▶ [Data to process]:
******************************

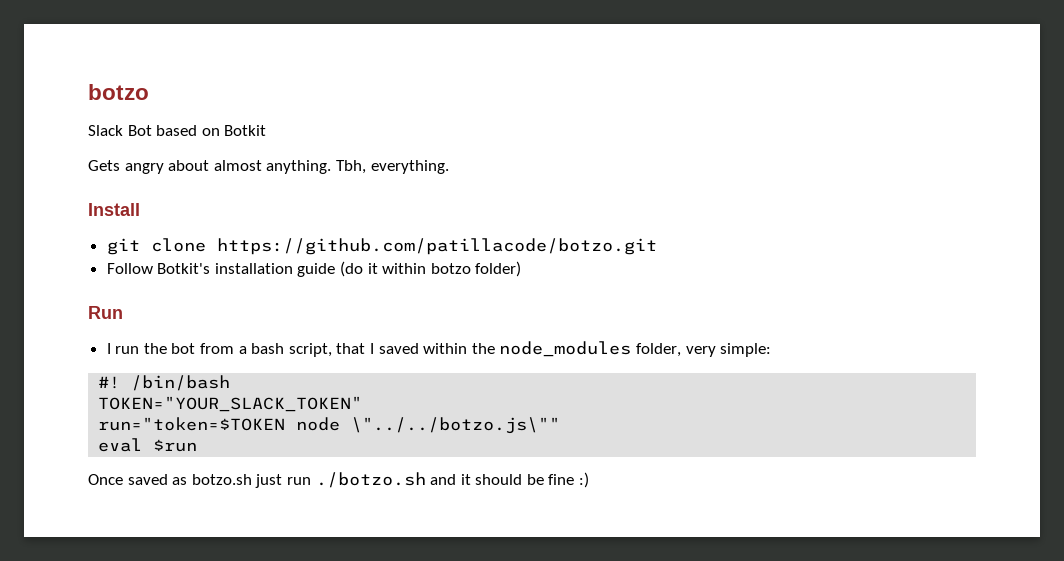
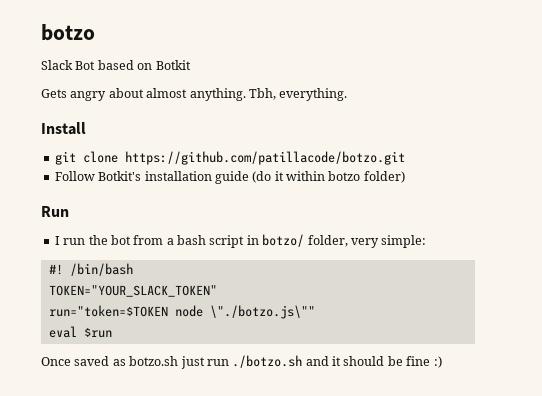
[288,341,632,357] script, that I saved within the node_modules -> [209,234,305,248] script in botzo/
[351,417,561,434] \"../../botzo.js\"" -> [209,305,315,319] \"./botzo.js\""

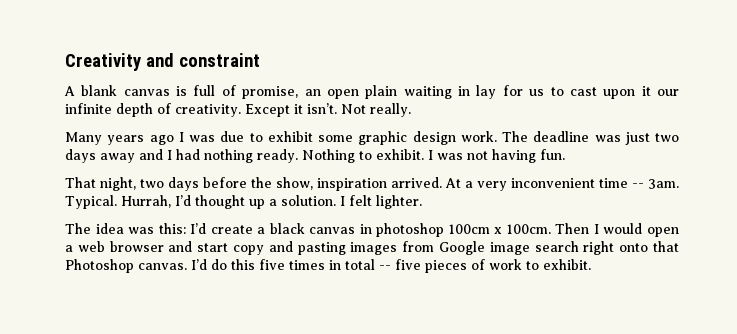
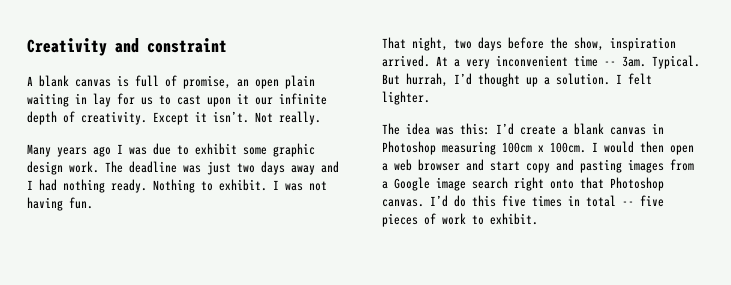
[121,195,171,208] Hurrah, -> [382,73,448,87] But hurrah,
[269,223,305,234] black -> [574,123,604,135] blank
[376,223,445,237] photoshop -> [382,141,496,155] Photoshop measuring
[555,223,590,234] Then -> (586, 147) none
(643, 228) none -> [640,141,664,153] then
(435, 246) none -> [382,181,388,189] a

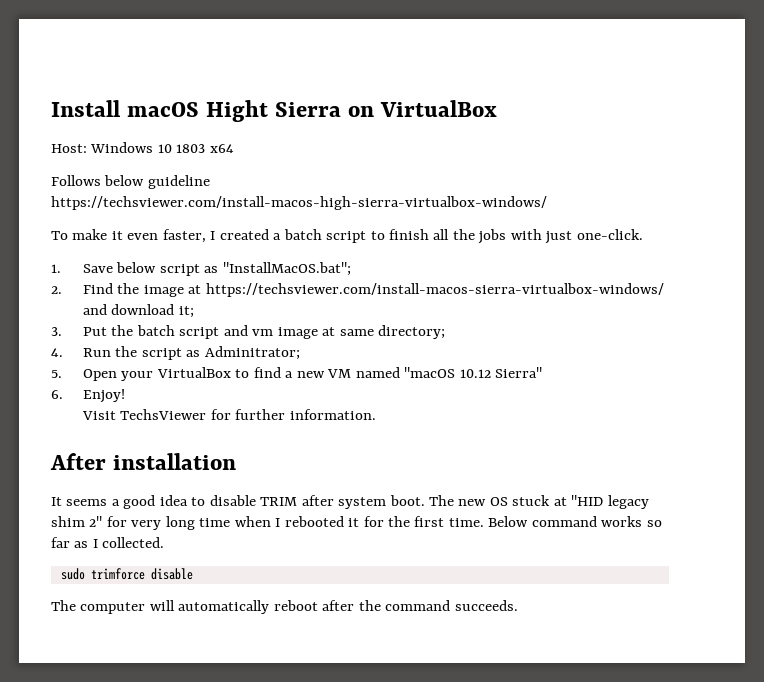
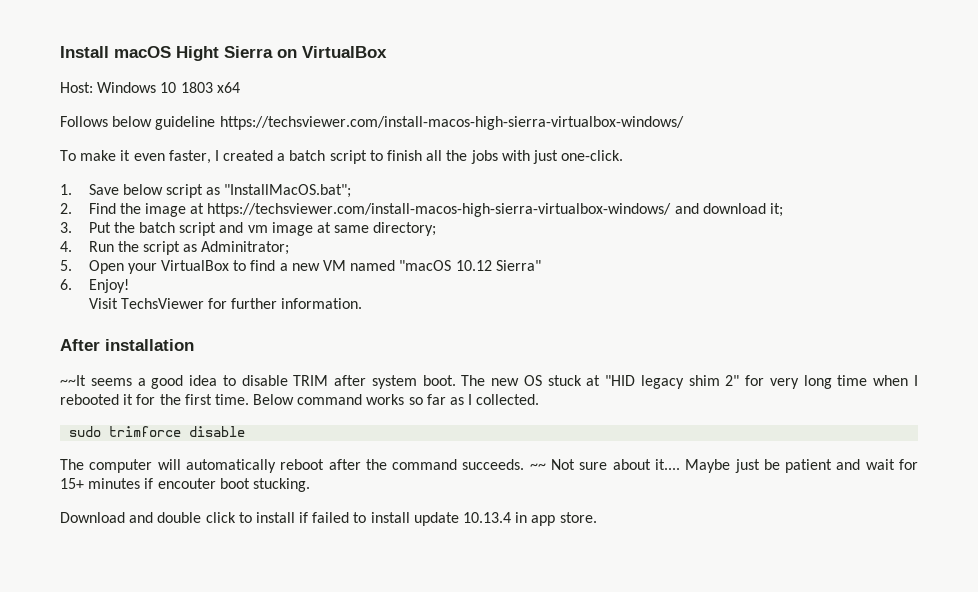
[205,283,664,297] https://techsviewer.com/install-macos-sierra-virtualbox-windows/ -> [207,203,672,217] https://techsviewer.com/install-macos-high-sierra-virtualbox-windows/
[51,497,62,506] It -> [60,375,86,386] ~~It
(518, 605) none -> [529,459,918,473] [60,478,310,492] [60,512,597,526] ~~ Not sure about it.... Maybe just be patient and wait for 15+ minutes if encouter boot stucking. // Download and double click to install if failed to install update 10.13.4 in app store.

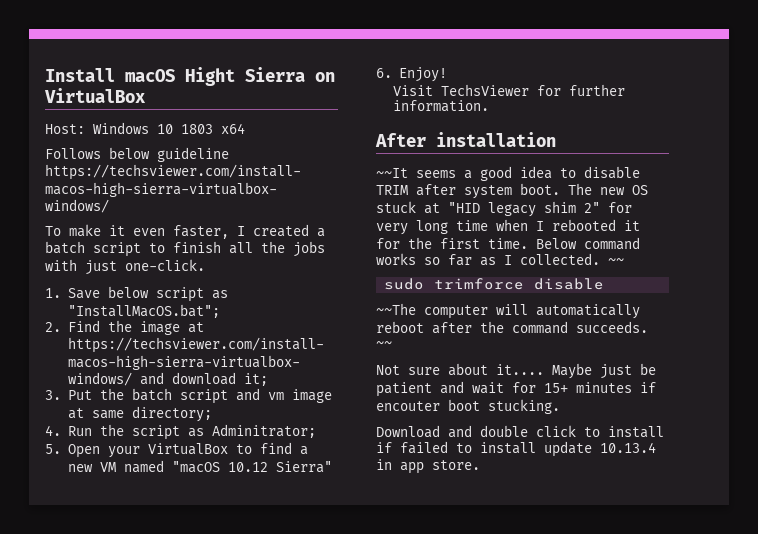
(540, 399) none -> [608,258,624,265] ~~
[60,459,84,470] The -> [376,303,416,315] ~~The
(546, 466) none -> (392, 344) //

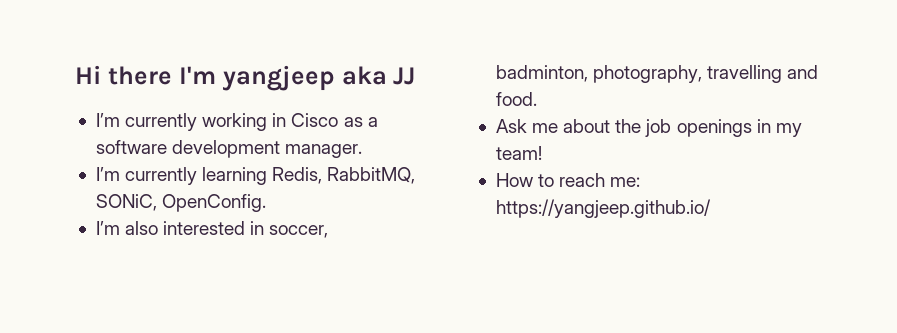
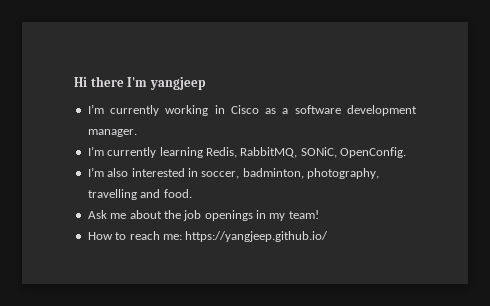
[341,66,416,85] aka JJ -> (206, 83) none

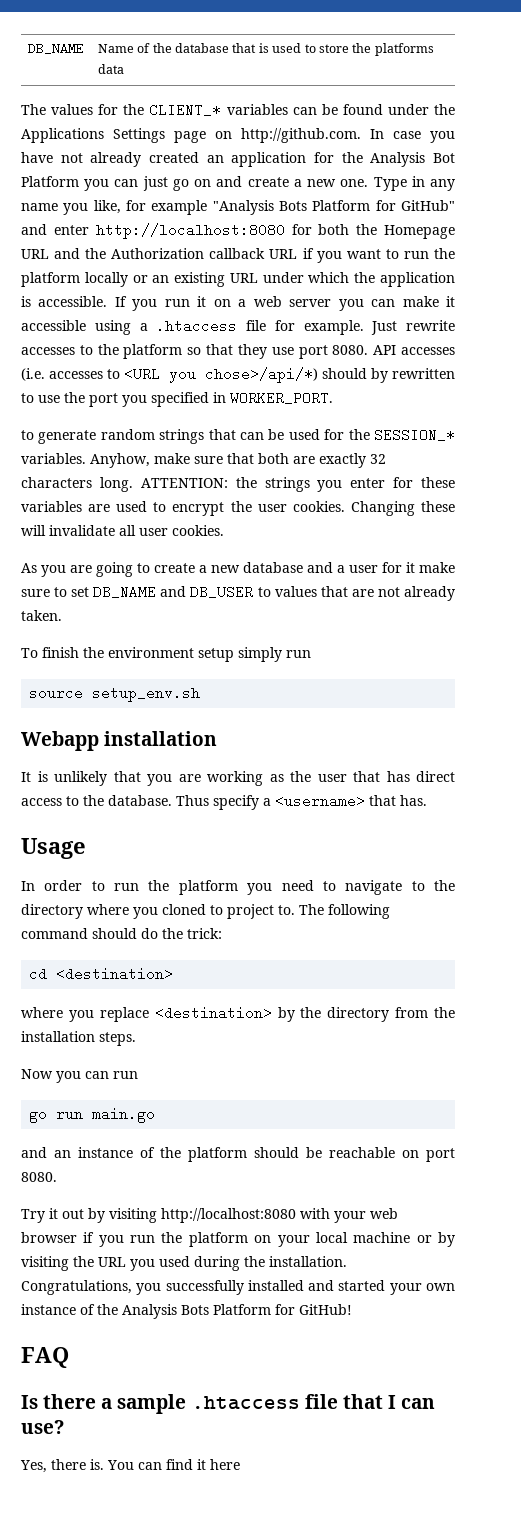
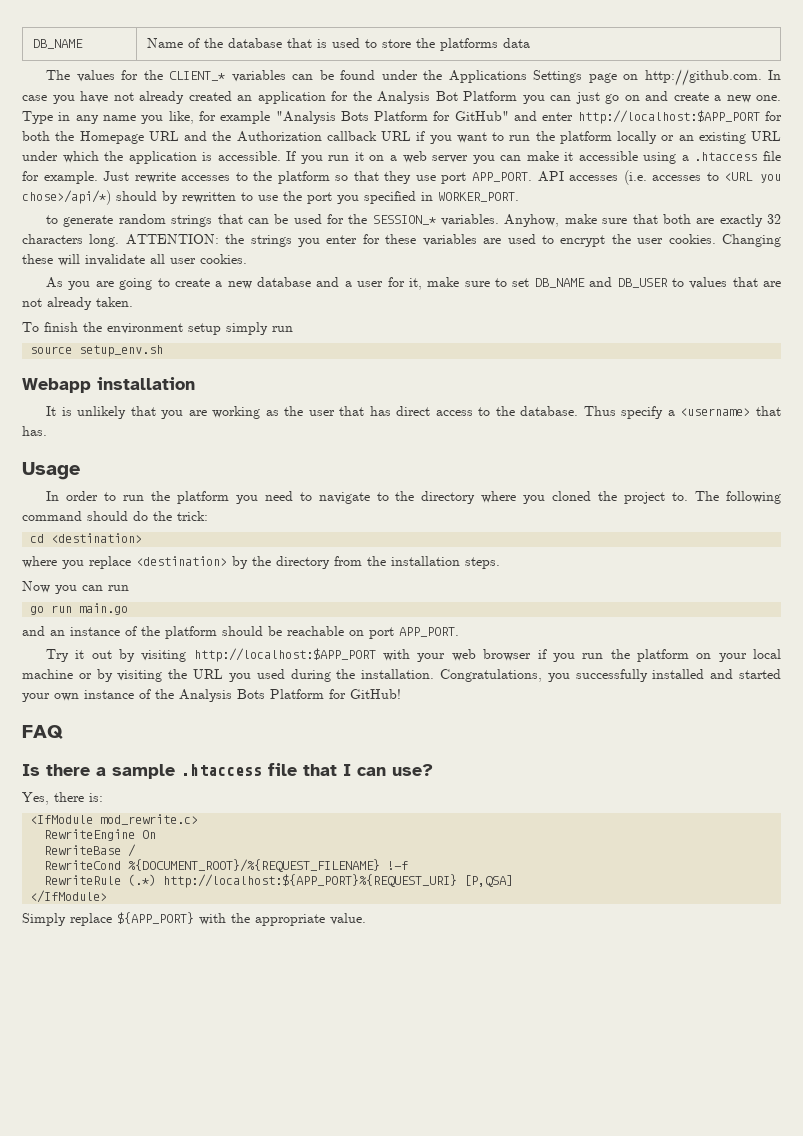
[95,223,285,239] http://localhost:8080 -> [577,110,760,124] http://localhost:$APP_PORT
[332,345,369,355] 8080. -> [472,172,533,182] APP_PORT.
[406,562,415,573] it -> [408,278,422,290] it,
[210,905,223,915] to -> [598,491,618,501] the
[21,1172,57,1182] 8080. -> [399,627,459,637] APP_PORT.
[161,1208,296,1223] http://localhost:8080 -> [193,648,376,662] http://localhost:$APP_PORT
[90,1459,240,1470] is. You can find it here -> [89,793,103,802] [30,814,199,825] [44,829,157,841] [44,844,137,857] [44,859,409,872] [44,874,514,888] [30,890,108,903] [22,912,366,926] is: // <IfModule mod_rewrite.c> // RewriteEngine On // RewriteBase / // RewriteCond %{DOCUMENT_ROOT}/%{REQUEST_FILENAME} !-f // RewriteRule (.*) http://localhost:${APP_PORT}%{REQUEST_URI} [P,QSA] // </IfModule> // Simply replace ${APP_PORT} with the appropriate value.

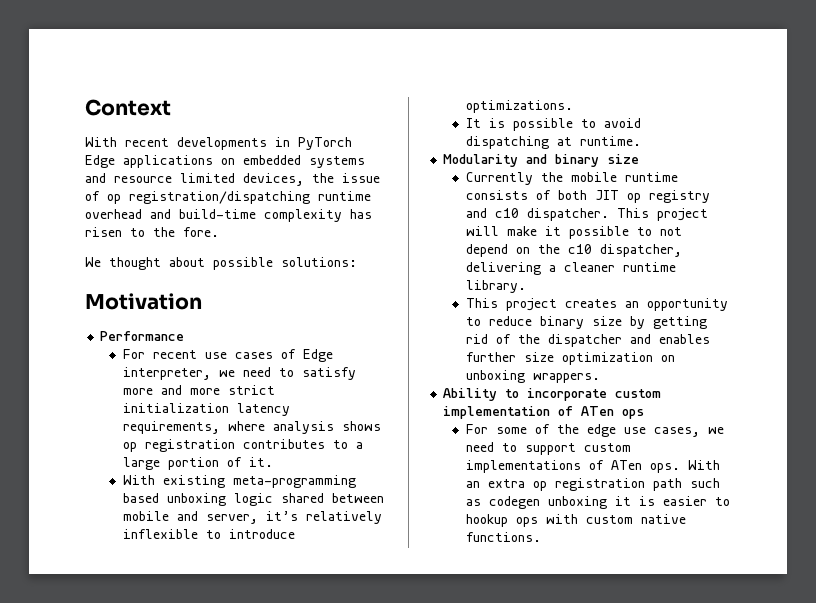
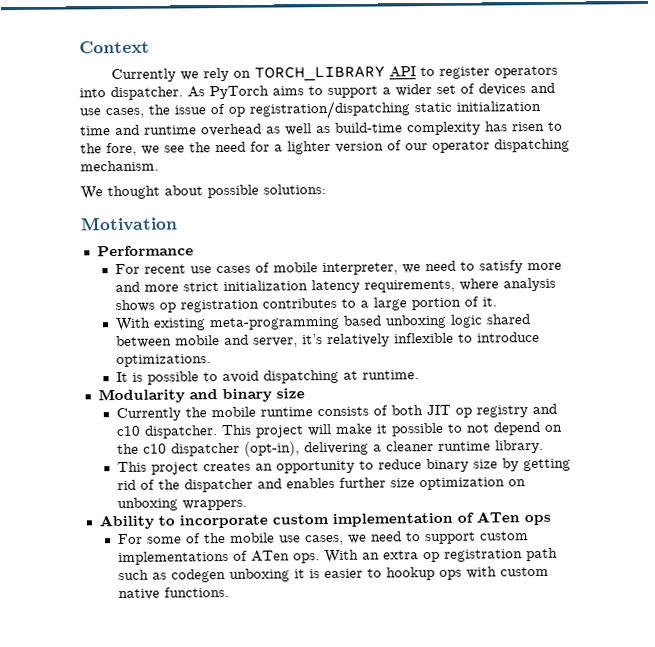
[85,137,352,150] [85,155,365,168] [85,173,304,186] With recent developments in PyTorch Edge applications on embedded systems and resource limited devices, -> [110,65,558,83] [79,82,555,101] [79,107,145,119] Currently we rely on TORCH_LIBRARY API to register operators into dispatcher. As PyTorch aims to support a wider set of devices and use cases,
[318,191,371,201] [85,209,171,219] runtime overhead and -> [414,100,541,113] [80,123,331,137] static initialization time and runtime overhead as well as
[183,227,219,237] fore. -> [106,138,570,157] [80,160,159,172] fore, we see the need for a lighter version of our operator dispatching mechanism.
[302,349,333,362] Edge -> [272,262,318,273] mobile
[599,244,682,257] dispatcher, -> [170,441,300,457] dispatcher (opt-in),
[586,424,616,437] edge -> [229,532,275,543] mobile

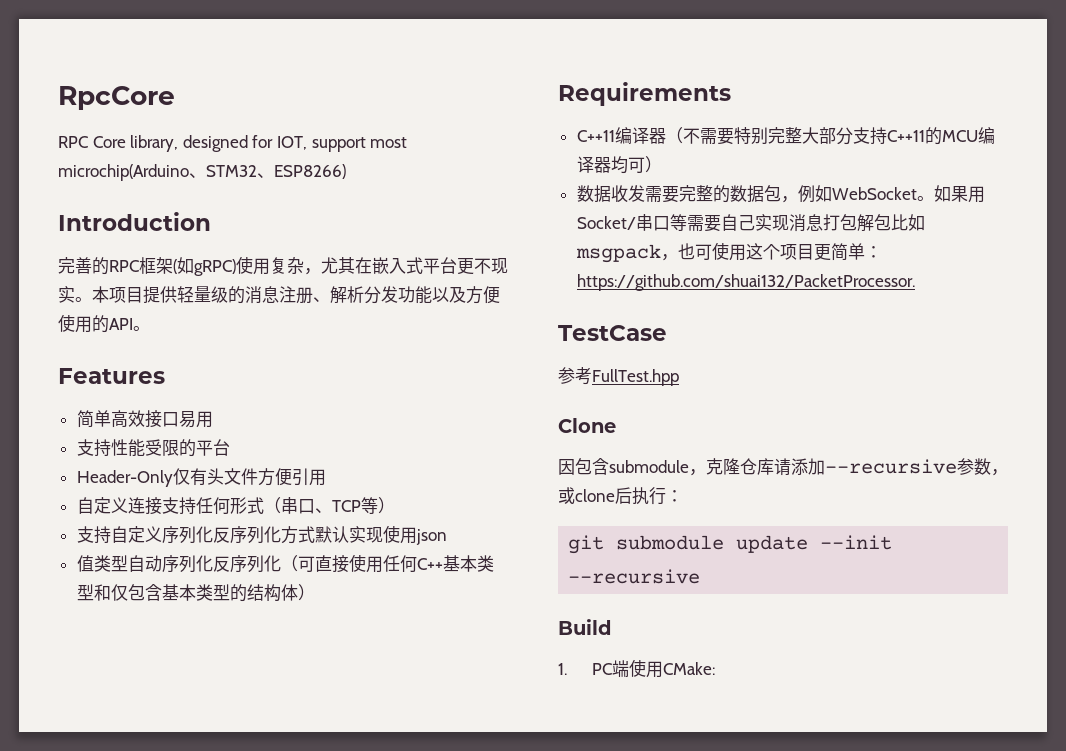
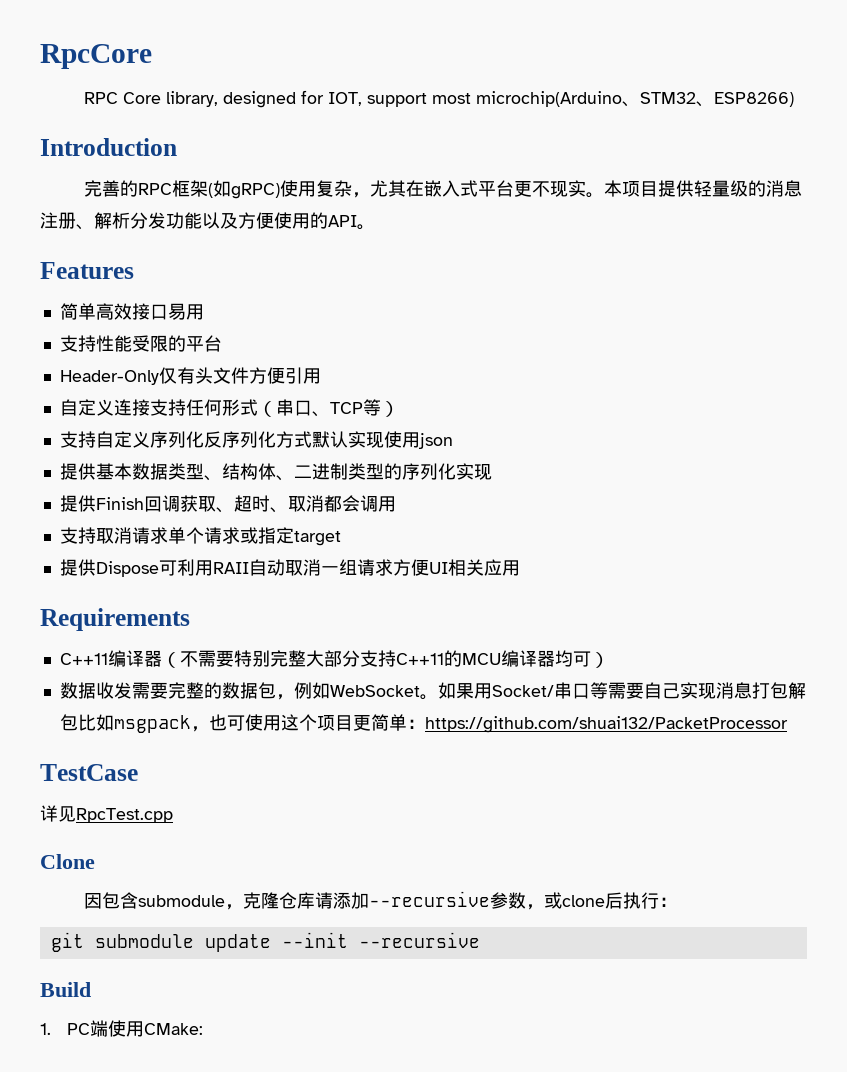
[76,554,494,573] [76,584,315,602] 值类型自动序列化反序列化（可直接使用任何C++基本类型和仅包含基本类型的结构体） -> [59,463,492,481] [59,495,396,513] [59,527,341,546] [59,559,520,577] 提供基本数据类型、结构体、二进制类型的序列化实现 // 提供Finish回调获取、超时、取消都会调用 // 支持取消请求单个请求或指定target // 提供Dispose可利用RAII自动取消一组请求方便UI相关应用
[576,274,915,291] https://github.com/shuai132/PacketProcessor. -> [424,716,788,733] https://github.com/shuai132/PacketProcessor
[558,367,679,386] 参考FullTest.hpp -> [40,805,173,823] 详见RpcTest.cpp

******************************

▶ [Problem]: If a picture appears among the records, leave it out, and otherwise reproduce exactly every line from the first line through the one with "(435, 246) none -> [382,181,388,189] a", both included.

▶ [Solution]:
[288,341,632,357] script, that I saved within the node_modules -> [209,234,305,248] script in botzo/
[351,417,561,434] \"../../botzo.js\"" -> [209,305,315,319] \"./botzo.js\""

[121,195,171,208] Hurrah, -> [382,73,448,87] But hurrah,
[269,223,305,234] black -> [574,123,604,135] blank
[376,223,445,237] photoshop -> [382,141,496,155] Photoshop measuring
[555,223,590,234] Then -> (586, 147) none
(643, 228) none -> [640,141,664,153] then
(435, 246) none -> [382,181,388,189] a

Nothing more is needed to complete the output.